Chief, board apologize for Pride failure
Governance body accepts 38 recommendations for police to repair damage
Hamilton’s police chief says he’s sorry about the force’s “inadequate” preparation for last year’s violence-marred Pride festival and pledges to work toward repairing broken trust with the LGBTQ community.
“We can do better. We must do better,” Chief Eric Girt said during a police services board meeting Thursday.
But Girt’s public apology and another from the board ring hollow for those who view the top brass and members of the governing body as the main obstacles to healthier relations with the LGBTQ community.
“It’s insincere,” Lyla Miklos, a queer feminist activist, said about their statements. “There’s no real change.”
Girt and Mayor Fred Eisenberger, chair of the board, issued the apologies after lawyer Scott Bergman presented his independent review of how police responded to homophobic-fuelled violence before, during and after last June’s festival.
Members of the LGBTQ community and allies were outraged at the late arrival of police to Gage Park to quell a brawl between the disrupters and “Pride Defenders,” who used a large fabric banner to block the homophobic signs from celebrants.
“Their activities could reasonably have been anticipated by police, but they weren’t. As a result, the police response was inadequate both before, during and after the event. This added to the distrust in some circles,” Bergman told the board.
The “crisis” offers a chance “for lessons to be learned” and a “new relationship to be forged” between police and the community. “It’s not going to happen overnight, but this report is designed to provide a blueprint for renewal.”
But in an interview, Miklos argued the chief and mayor must resign as a part of any meaningful change in the police service. “I don’t think they want critical voices,” she added about the police board’s membership. “They want rubber-stampers.”
Michael Demone, a graduate student who lives in Hamilton, also said he
hopes Girt resigns in light of Bergman’s “damaging” report. “And I’m hopeful that the findings of this report will help a movement that is looking at reallocating funds from police services to community organizations and communities at risk.”
Girt and Eisenberger told reporters they had no plan to leave their posts.
“I’m not resigning. I have acknowledged the hurt and harm,” Girt said. He and senior command have review Bergman’s report “with an open mind” and are committed to changes.
Eisenberger said the “electorate
will make a decision in 2022, or I will, one way or the other.”
He added the board has no desire for Girt to resign. “The chief has been a great chief, by and large. A failing in this area, he’s admitted to and apologized for. None of us are perfect.”
Bergman’s independent review offers the board and service 38 recommendations to help heal the “damaged” relationship with the community and ensure police can ensure safety from anti-LGBTQ aggression.

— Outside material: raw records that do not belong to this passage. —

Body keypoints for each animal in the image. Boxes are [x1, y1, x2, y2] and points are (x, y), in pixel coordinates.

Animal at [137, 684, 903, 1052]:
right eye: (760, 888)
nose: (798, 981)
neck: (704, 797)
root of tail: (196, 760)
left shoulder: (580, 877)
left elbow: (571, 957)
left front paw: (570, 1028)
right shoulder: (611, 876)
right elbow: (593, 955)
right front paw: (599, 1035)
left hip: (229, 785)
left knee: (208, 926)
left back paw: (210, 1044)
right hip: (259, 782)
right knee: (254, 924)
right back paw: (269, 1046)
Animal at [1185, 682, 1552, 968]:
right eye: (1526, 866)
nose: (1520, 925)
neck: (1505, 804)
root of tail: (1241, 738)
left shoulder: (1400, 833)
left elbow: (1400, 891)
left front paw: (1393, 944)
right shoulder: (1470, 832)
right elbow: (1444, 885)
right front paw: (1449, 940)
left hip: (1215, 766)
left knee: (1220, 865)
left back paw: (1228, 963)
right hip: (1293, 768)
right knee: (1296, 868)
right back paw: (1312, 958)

During his presentation, Bergman said police failed to consult and communicate with Pride organizers and waited until two days before the festival to draft an operational plan for Gage Park.

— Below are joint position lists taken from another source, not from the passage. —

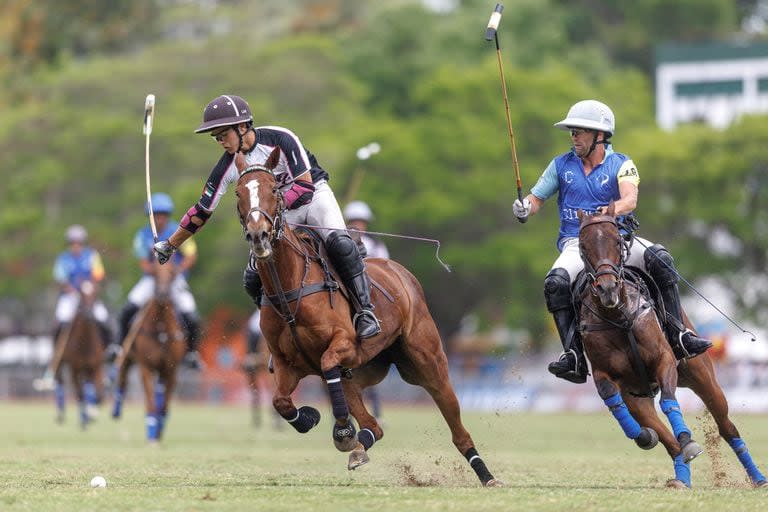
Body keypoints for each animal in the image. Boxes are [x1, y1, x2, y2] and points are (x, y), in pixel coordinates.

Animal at [53, 282, 105, 430]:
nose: (88, 314)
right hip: (60, 361)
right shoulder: (74, 370)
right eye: (81, 295)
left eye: (95, 294)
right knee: (60, 381)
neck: (85, 344)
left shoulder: (96, 367)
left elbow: (99, 394)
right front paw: (84, 421)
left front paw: (91, 414)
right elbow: (80, 394)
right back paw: (61, 415)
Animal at [112, 258, 187, 442]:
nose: (162, 293)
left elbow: (164, 406)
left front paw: (159, 432)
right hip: (127, 357)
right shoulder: (146, 367)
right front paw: (152, 435)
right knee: (122, 380)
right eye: (153, 273)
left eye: (172, 274)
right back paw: (116, 410)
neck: (160, 330)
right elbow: (151, 403)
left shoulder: (171, 370)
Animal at [231, 149, 500, 488]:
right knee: (372, 422)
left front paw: (343, 430)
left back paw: (486, 475)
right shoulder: (285, 363)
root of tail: (400, 271)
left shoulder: (342, 344)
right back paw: (362, 442)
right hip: (360, 373)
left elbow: (328, 362)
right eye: (238, 193)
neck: (290, 287)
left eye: (273, 190)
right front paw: (311, 418)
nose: (259, 236)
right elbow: (280, 401)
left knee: (455, 425)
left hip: (429, 364)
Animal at [580, 206, 764, 490]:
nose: (607, 288)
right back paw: (679, 474)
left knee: (726, 427)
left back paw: (757, 477)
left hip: (703, 377)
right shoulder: (605, 375)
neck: (619, 317)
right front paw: (649, 438)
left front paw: (688, 439)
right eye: (583, 245)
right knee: (665, 439)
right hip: (638, 395)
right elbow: (616, 403)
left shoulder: (663, 359)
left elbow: (668, 401)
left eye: (617, 241)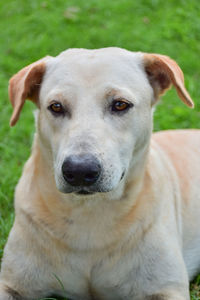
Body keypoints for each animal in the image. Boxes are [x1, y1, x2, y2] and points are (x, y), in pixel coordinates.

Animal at [0, 48, 200, 298]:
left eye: (120, 105)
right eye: (56, 107)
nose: (79, 170)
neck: (89, 212)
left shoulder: (167, 288)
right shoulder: (11, 283)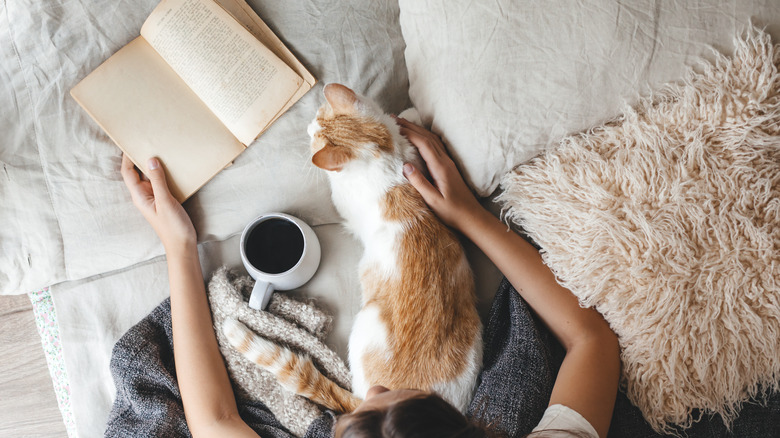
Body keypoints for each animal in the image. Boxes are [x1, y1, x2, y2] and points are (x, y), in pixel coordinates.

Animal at [225, 83, 482, 414]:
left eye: (316, 134)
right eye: (318, 116)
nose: (308, 128)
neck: (382, 155)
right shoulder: (415, 160)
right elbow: (408, 124)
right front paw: (408, 116)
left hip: (366, 323)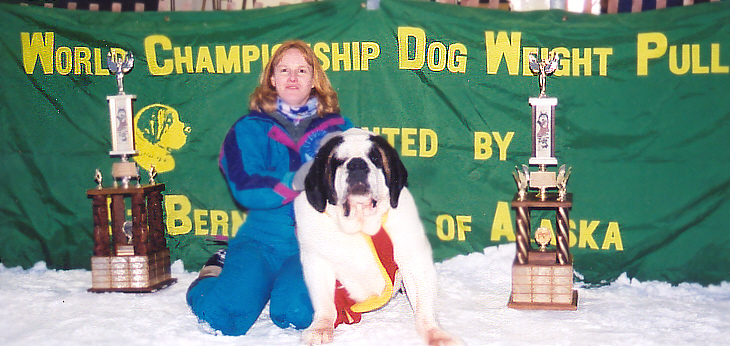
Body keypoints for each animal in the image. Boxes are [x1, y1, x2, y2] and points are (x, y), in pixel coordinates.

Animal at [292, 128, 458, 344]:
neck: (360, 225)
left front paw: (434, 333)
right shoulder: (317, 261)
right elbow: (324, 301)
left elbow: (423, 303)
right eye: (338, 160)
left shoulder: (413, 259)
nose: (356, 164)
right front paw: (320, 327)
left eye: (375, 158)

He also addressed comments Girt made on a local radio program in the aftermath, in which the chief suggested police were in a “no-win situation” because Pride organizers had not invited officers to the festival.
The message — whether intended or not — was “seen as an abdication of the service’s essential function to serve and protect,” the lawyer said.
In his apology, Girt said was he was sorry for his comments. “Hamilton Police Service is committed to ensuring public safety where everyone is respected and protected regardless of whether we are asked or invited to participate.”
Reading the board’s collective statement, Eisenberger said it
“sincerely and unreservedly apologizes to the Two-Spirit LGBTQIA+ communities for the events connected to Pride 2019 as they transpired.”
“We accept criticism and feedback and will listen and learn from the Two-Spirit and LGBTQIA+ communities in Hamilton.”
The board also voted unanimously to accept all 38 recommendations in Bergman’s report and asked police staff to report back with an implementation plan in September. Among the recommendations are a formal apology, better operational plans, a diversity audit, enhanced media training for top brass, in-depth seminars on two-spirit and LGBTQ issues and creating a full-time LGBTQ liaison solely dedicated to that file.
Coun. Chad Collins asked Bergman how the independent review’s conclusions could have differed so much from those of an internal probe by Det. Sgt. Gary Heron of the professional standards branch, which found Pride-related complaints against the service were “unsubstantiated.”
Bergman said the internal report required by the Office of the Independent Police Review Director (OIRPD) examined if officers “complied within the confines of policies that exist,” but noted his was a “broader-brush look” at the adequacy of policies.